━━ SOURCE INFORMATION ━━

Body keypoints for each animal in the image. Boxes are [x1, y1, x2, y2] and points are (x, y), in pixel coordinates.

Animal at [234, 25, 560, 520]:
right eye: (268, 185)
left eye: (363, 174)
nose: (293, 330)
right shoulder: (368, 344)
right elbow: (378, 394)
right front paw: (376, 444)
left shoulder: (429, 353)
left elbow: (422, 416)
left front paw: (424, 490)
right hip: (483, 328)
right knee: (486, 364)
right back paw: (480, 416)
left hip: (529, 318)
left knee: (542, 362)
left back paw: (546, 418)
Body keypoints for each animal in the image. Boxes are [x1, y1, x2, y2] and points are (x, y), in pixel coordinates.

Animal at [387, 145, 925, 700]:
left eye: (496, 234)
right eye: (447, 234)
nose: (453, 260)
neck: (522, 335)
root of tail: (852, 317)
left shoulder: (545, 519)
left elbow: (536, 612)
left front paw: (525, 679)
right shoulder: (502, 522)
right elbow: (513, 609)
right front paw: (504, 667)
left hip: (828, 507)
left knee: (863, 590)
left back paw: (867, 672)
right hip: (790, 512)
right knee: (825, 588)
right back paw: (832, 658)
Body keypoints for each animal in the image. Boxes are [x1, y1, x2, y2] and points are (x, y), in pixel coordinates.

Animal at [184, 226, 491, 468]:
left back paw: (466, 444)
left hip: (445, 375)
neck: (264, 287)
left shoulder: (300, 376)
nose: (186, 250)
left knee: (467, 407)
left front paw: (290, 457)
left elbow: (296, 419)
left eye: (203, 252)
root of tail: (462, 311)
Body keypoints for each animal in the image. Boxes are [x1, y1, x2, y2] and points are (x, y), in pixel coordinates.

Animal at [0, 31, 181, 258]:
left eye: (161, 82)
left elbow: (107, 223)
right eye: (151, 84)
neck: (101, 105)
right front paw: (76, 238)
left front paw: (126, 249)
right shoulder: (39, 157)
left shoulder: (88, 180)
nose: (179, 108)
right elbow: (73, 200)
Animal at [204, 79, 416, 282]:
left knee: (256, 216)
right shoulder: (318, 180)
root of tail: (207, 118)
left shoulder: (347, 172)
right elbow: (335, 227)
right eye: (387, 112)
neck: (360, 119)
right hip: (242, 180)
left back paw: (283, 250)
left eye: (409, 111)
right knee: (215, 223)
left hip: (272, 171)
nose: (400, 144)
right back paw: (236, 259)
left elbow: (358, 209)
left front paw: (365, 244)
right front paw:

━━━

Every line of the material needs to be returned exactly.

■ **RESPONSE AREA**
Body keypoints for each animal in the image. Boxes are [x1, y1, x2, y2] and points are (x, y), in pixel coordinates.

Animal at [234, 25, 560, 520]:
right eye: (268, 185)
left eye: (363, 174)
nose: (293, 330)
right shoulder: (368, 344)
right elbow: (378, 394)
right front paw: (376, 444)
left shoulder: (429, 353)
left elbow: (422, 416)
left front paw: (424, 490)
right hip: (483, 328)
right knee: (486, 364)
right back paw: (480, 416)
left hip: (529, 318)
left knee: (542, 362)
left back paw: (546, 418)
Body keypoints for each animal in the image. Boxes are [x1, y1, x2, y2] and points are (x, y), in pixel coordinates.

Animal at [387, 145, 925, 700]:
left eye: (496, 234)
right eye: (447, 234)
nose: (453, 260)
neck: (522, 335)
root of tail: (852, 317)
left shoulder: (545, 519)
left elbow: (536, 612)
left front paw: (525, 679)
right shoulder: (502, 522)
right elbow: (513, 609)
right front paw: (504, 667)
left hip: (828, 507)
left knee: (863, 590)
left back paw: (867, 672)
right hip: (790, 512)
right knee: (825, 588)
right back paw: (832, 658)
Body keypoints for each animal in the image. Boxes are [x1, y1, x2, y2] and points are (x, y), in pixel coordinates.

Animal at [184, 226, 491, 468]:
left back paw: (466, 444)
left hip: (445, 375)
neck: (264, 287)
left shoulder: (300, 376)
nose: (186, 250)
left knee: (467, 407)
left front paw: (290, 457)
left elbow: (296, 419)
left eye: (203, 252)
root of tail: (462, 311)
Body keypoints for each animal in the image. Boxes are [x1, y1, x2, y2] and points are (x, y), in pixel coordinates.

Animal at [0, 31, 181, 258]:
left eye: (161, 82)
left elbow: (107, 223)
right eye: (151, 84)
neck: (101, 105)
right front paw: (76, 238)
left front paw: (126, 249)
right shoulder: (39, 157)
left shoulder: (88, 180)
nose: (179, 108)
right elbow: (73, 200)
Animal at [204, 79, 416, 282]:
left knee: (256, 216)
right shoulder: (318, 180)
root of tail: (207, 118)
left shoulder: (347, 172)
right elbow: (335, 227)
right eye: (387, 112)
neck: (360, 119)
right hip: (242, 180)
left back paw: (283, 250)
left eye: (409, 111)
right knee: (215, 223)
left hip: (272, 171)
nose: (400, 144)
right back paw: (236, 259)
left elbow: (358, 209)
left front paw: (365, 244)
right front paw:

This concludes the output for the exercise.